Cihad Turhan
Cihad Turhan

Reputation: 2849

Is there a trick to use a opengl 3.x version program on a graphics card which supports opengl 2.x?

I have a onboard graphics card which supports opengl 2.2. Can I run a opengl (let's say 3.3 version) application on it by using some software etc?

Upvotes: 5

Views: 12404

Answers (3)

datenwolf
datenwolf

Reputation: 162164

OpenGL major versions somewhat refer to available hardware capabilities:

  • OpenGL-1: fixed function pipeline (DirectX 7 class HW)
  • OpenGL-2: programmable vertex and fragment shader support.(DirectX 9 class HW)
  • OpenGL-3: programmable geometry shader support (DirectX 10 class HW)
  • OpenGL-4: programmable tesselation shader support and a few other nice things (DirectX 11 class HW).

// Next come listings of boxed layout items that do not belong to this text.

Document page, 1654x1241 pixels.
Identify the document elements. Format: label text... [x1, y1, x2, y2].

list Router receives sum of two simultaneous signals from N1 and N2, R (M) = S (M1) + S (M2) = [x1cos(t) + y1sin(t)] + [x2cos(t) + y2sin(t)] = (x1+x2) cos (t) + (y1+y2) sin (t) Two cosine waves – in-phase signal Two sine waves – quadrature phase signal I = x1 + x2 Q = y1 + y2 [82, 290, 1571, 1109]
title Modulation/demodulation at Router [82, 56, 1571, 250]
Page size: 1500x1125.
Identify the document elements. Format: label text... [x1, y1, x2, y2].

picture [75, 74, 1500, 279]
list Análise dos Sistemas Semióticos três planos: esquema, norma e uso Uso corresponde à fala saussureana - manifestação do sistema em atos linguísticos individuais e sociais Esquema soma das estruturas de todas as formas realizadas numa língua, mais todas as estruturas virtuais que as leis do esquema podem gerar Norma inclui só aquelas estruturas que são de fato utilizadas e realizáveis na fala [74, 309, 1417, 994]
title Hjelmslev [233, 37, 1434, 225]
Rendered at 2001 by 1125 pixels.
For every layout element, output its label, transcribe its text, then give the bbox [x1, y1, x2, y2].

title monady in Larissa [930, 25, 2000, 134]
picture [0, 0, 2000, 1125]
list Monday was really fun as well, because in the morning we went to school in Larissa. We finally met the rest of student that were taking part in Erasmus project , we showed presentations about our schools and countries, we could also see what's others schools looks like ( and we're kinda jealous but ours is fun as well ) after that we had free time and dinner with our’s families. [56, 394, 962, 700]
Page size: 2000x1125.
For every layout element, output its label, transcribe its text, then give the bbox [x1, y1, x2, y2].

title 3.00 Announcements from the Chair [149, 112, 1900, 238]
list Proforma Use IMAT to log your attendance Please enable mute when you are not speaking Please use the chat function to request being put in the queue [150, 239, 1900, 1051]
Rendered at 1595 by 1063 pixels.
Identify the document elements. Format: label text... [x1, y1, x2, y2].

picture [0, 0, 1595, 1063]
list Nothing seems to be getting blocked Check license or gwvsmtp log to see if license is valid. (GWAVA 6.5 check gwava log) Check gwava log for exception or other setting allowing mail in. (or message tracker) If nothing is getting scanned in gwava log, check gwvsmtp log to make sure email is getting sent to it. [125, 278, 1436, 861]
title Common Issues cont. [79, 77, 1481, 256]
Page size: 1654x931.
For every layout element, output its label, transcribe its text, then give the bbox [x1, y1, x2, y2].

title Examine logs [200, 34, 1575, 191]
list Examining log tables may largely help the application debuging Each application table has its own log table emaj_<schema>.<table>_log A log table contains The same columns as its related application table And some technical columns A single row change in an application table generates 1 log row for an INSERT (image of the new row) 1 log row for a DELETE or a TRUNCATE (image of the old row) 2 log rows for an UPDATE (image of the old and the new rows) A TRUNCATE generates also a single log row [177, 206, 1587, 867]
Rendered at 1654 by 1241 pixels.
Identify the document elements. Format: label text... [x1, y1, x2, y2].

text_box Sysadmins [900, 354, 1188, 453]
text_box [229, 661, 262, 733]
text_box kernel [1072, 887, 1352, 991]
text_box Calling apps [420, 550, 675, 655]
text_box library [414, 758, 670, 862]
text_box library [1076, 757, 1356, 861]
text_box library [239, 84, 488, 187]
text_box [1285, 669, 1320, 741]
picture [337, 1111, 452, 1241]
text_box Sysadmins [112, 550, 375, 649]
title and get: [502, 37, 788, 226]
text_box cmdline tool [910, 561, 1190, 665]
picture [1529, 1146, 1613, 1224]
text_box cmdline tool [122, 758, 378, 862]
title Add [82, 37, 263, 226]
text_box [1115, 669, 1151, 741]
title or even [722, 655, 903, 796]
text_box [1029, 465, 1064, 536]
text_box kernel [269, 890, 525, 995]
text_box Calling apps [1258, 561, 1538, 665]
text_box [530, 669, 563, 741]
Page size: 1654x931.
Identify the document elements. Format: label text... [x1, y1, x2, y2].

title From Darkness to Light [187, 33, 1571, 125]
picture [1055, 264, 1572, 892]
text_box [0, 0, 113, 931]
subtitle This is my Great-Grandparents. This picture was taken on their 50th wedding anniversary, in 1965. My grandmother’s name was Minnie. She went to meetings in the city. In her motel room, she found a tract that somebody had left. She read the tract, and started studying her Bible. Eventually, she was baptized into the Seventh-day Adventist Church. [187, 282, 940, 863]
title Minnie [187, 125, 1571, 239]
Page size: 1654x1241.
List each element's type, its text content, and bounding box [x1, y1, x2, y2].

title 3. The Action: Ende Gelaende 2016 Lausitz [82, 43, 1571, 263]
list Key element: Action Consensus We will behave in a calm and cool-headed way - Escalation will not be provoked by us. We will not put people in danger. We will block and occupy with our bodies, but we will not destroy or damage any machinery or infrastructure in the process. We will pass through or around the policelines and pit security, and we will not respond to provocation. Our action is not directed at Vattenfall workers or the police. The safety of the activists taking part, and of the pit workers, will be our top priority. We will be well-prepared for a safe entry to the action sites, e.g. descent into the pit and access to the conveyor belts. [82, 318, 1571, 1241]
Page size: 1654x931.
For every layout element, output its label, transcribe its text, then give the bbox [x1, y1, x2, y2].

If your GPU supports OpenGL-2 only, then there is no way you could run a OpenGL-3 program, making use of all whistles and bells on it. Your best bet is a software rasterizing implementation.


A few years ago, when shders were something new, NVidia shipped their developer drivers with some higher functionality emulation software rasterizer, to kickstart shader development, so that there were actual applications to run on those new programmable GPUs.

Upvotes: 5

ssube
ssube

Reputation: 48267

Sure you can, you just have to disable those features. Whether this will work well depends greatly on the app.

The simplest method is to intercept all OpenGL calls, using some manner of DLL hooking, and filter them as necessary. When OGL3 features are used, return a "correct" answer (but don't do anything) or provide null for calls that aren't required.

If done properly, and the app isn't relying on the OGL3 features, this will run without those on your hardware.

If the app does require OGL3 stuff, results will be unreliable at best, and it may be unusable. It really depends on what exactly the app does and what it needs. Providing a null implementation of OGL3 will allow you to run it, but results are up in the air.

Upvotes: 1

Nicol Bolas
Nicol Bolas

Reputation: 473407

No. Well, not really. NVIDIA has some software emulation that might work, but other than that, no.

Your hardware simply can't do what GL 3.0+ asks of it.

also:

I have a onboard graphics card which supports opengl 2.2

There is no OpenGL 2.2. Perhaps you meant 2.1.